Crimson trickles broke the terror—

I bled the everyday blood we (women) shed—
the reassurance that life continues 

even when death prevails—
while the shahids were martyred on Tahrir Square.

When I waved goodbye to you in the U-Bahn,
the station’s cement blending with the night,

I felt like those revolutionary fools 
who cast fear aside 

because they believed that it was right, 
opening my arms to the world.


Rebecca Ruth Gould is the author of Cityscapes (Alien Buddha Press, 2019), and Writers and Rebels (Yale University Press, 2016). She is the translator of High Tide of the Eyes (The Operating System, 2019), After Tomorrow the Days Disappear (Northwestern University Press, 2016), and Prose of the Mountains (CEU Press, 2015). 


Two Poems – Holly Day

What There Is to Lose

I pretend to be content with our conversations
because I still like having sex with him
and I am afraid that, even after all these years
that if I don’t keep him talking
don’t act interested in what he’s saying
he might decide to leave. Even after sleeping beside him 
for more than a decade
I’m afraid that if I don’t hang on every word he says
nod approvingly at all the right moments
in his ramblings about cars and work 

and the driving conditions to and from work
that he’ll decide I’m also not very interesting
wonder why he’s sitting next to me at all.

Some days, I’m afraid to even let him go outside
in case he runs into the woman he’s supposed to be with
the one who finds all these musings on 
back spasms and diarrhea attacks, 
his problems with his mother
his problems with my mother
all the ways you can use Chinese pepper salt to enhance your cooking
completely fascinating and absorbing and yes
I know she is somewhere out there

waiting in the mismatched groves of birch and pine outside our home 
hungering for what I will never let her have.

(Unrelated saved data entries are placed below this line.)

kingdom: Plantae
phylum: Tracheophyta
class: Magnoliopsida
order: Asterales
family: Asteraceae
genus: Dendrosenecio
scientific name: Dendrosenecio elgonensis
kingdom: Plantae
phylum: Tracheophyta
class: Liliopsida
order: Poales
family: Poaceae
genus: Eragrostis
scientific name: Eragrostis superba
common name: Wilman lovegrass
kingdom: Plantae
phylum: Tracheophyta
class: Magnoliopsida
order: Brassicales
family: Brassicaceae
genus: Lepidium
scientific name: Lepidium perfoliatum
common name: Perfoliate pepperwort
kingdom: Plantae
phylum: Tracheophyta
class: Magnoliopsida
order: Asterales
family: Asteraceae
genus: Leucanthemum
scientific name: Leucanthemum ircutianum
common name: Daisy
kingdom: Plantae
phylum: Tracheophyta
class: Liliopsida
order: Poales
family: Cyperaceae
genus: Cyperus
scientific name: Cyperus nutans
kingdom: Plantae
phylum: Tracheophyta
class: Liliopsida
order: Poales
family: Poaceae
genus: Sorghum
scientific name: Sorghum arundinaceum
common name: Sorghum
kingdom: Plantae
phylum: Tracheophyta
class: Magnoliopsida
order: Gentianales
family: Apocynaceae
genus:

You wake me up to tell me 
that the snow has come back
that the garden outside is completely 
obscured in white. You say it much too loud 
for this sort of news
for this early in the morning, almost joyful.

Half-asleep, the resentful part of me believes 
perhaps you are responsible for the snow.

I drag myself out of bed and call the dog
who comes, joyful at the prospect of a morning walk.
I put on her leash and we step outside
into a world buried in white snow
the tips of new tulips, the green sprays of crocus
already shriveling and darkening in the cold.

Holly Day’s newest poetry collections are In This Place She Is Her Own, A Wall to Protect Your Eyes, Folios of Dried Flowers and Pressed Birds, Where We Went Wrong, and  Into the Cracks.


Candy Bowl Compassion – Hemalatha Venkataraman

My therapist told me I need to be more kind
to myself-
to take care of myself first,
asked me to pick up a laser-cut wooden heart
from what used to be a comfort candy bowl.
Imagine ‘compassion’ written on it, she said.
                                                                   I did;
ran my fingers along the burnt albeit smooth
curves of its brown body,
sat it on the insides of my palm-
                                     looked up
told her
to let me know if she needs help making more of these hearts.
You don’t have to order them from China, I said.
I have access to laser-cutters
over at the Department of Art.

Hemalatha Venkataraman is a poet and artist from Madras, India. Her poetry nests in the tangible to make sense of the intangible, with a focus on personal growth and immigration. Her latest publication can be found in the book of curated poems, I’ll Be Here When You Get There.